Below is federal data on the loans students use to pay for Northern Essex Community College: median debt, the percentile spread, total borrowing including PLUS loans, and the cost to repay. The data below is drawn directly from federal sources.
For incoming students at NECC, 12% of incoming students take out a loan to help cover first-year costs, averaging $3,946 per borrower, covering both private and federal loans.
The typical federal loan comes to $3,950, equal to roughly 71.8% of the $5,500 cap on first-year federal borrowing for the typical dependent student. Keep in mind the all-undergraduate averages further down count federal loans only, unlike this private-plus-federal freshman figure.
Looking at all undergraduates at NECC, freshmen included, 13% take out federal student loans, with a mean of $4,122 annually. This works out to 4.4% larger than the $3,950 typical freshmen borrow.
Carrying that yearly figure forward comes to roughly $8,244 after two years and $16,488 over four years. These figures assume identical federal borrowing each year and omit private and Parent PLUS loans.
| Undergraduate federal borrowing | Value |
|---|---|
| Share using federal loans | 13% |
| Average federal loan per year | $4,122 |
| Undergraduates with a federal loan | 436 |
| Total federal loans (one year) | $1,797,056 |
The median student at NECC borrows $5,661 in federal borrowing.

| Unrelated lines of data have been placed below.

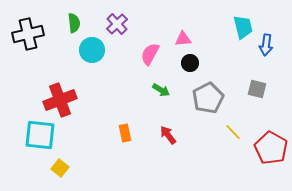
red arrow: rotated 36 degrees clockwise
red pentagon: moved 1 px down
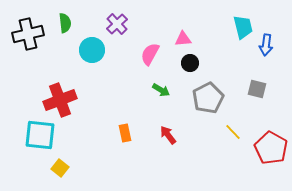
green semicircle: moved 9 px left
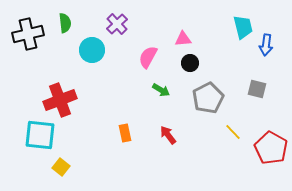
pink semicircle: moved 2 px left, 3 px down
yellow square: moved 1 px right, 1 px up
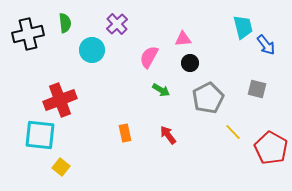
blue arrow: rotated 45 degrees counterclockwise
pink semicircle: moved 1 px right
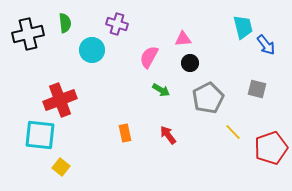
purple cross: rotated 30 degrees counterclockwise
red pentagon: rotated 24 degrees clockwise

| Borrower group | Median federal debt |
|---|---|
| All federal borrowers | $5,661 |
| Students who completed (graduates) | $9,000 |
| Students who withdrew | $5,000 |
Debt carried by students who withdrew is a key risk signal — these borrowers owe money without having earned the credential.
Half of all borrowers fall between the 25th and 75th percentiles shown below for NECC.

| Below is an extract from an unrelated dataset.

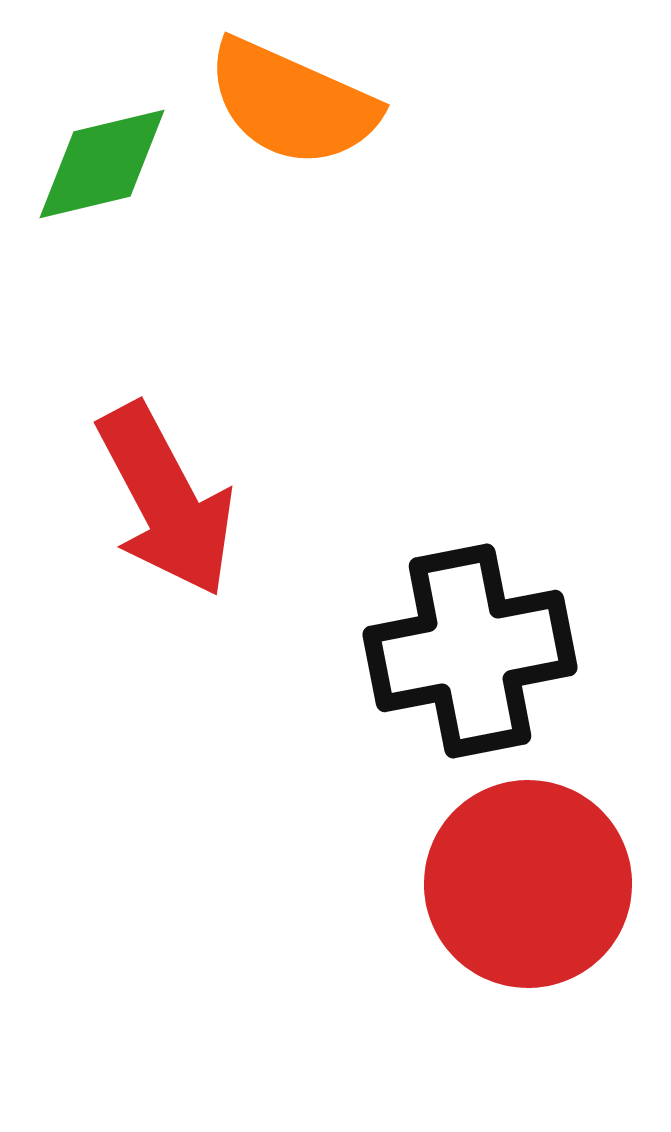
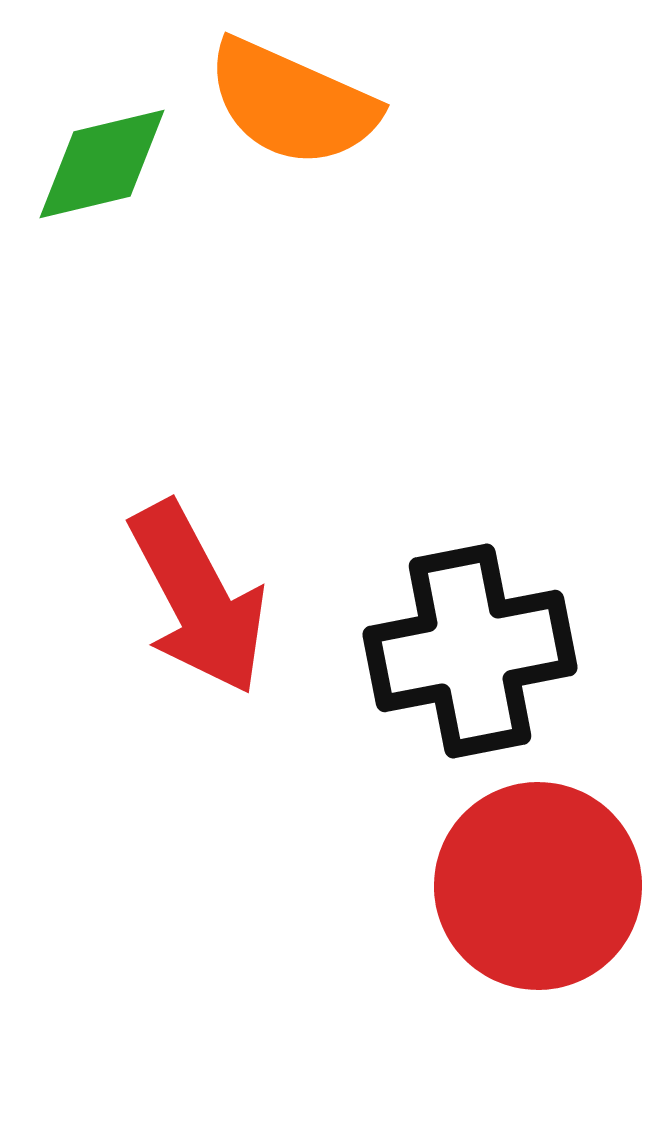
red arrow: moved 32 px right, 98 px down
red circle: moved 10 px right, 2 px down
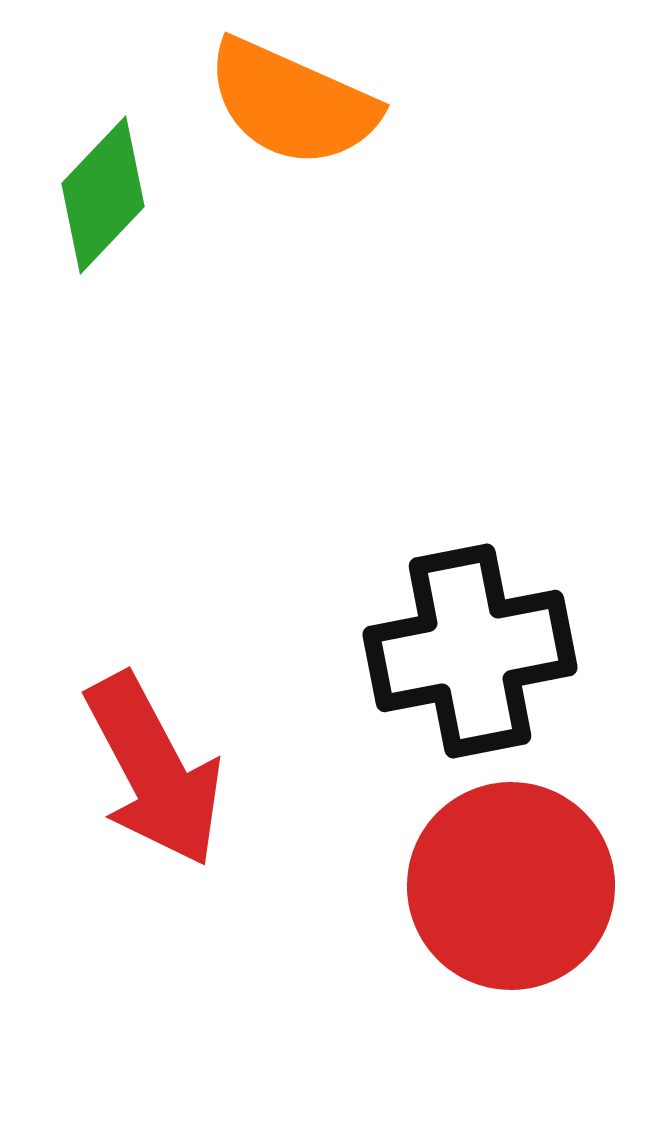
green diamond: moved 1 px right, 31 px down; rotated 33 degrees counterclockwise
red arrow: moved 44 px left, 172 px down
red circle: moved 27 px left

| Percentile | Cumulative Federal Debt |
|---|---|
| 10th percentile (lowest-debt students) | $1,550 |
| 25th percentile | $2,700 |
| 75th percentile | $10,500 |
| 90th percentile (highest-debt students) | $18,000 |
The spread between the lowest- and highest-debt deciles summarizes how variable outcomes are at NECC.
Median federal debt understates the full cost when PLUS loans are included. The totals below add PLUS borrowing for NECC.
| Group | Borrowers | Median debt incl. PLUS |
|---|---|---|
| All borrowers | 346 | $12,500 |
| Completed (graduates) | 55 | $11,322 |
| Did not complete | 291 | $12,806 |
Completers face an estimated standard 10-year monthly payment on their PLUS-inclusive debt of roughly $134.63/mo.
Federal data lets us separate Stafford borrowers from the rest at NECC.
Current-Year Stafford Borrowers
| Cohort | Borrowers | Median debt incl. PLUS |
|---|---|---|
| Stafford loan this year | 133 | $12,429 |
| No Stafford loan this year | 213 | $12,780 |
Repayment burden translates the debt figures into what a borrower actually pays each month. NECC.
Defaulting means failing to repay a federal student loan, which carries serious credit consequences. Two-year cohort default-rate data for NECC appears below.
| Metric | Value |
|---|---|
| 2-year cohort default rate | 13.9% |
| Borrowers in the cohort | 780 |
A lower default rate generally signals that graduates earn enough to manage their loan payments.
The breakdowns below show median federal debt by income, first-generation status, and dependency.
Median Debt by Income Bracket
| Income tier | Median federal debt |
|---|---|
| Low income | $6,040 |
| Middle income | $5,500 |
| High income | $5,500 |
First-Generation Comparison
| Cohort | Median federal debt |
|---|---|
| First-generation students | $5,750 |
| Continuing-generation students | $5,500 |
Dependent vs Independent Borrowers
| Cohort | Median federal debt |
|---|---|
| Dependent students | $5,500 |
| Independent students | $6,929 |
The Department of Education computes gap indicators that show how borrowing differs between student groups at NECC.
Subsidized vs. Unsubsidized Loans
Unsubsidized federal student loans accrue interest every month — even while you are still enrolled. Unless you pay that interest as it builds, the balance you owe at graduation can be noticeably higher than the amount you originally borrowed.
Worth Knowing
Declaring bankruptcy does not erase federal student loan debt. If you stop paying, the federal government can garnish a portion of your wages until the loans are repaid.
References
More about our data sources and methodologies.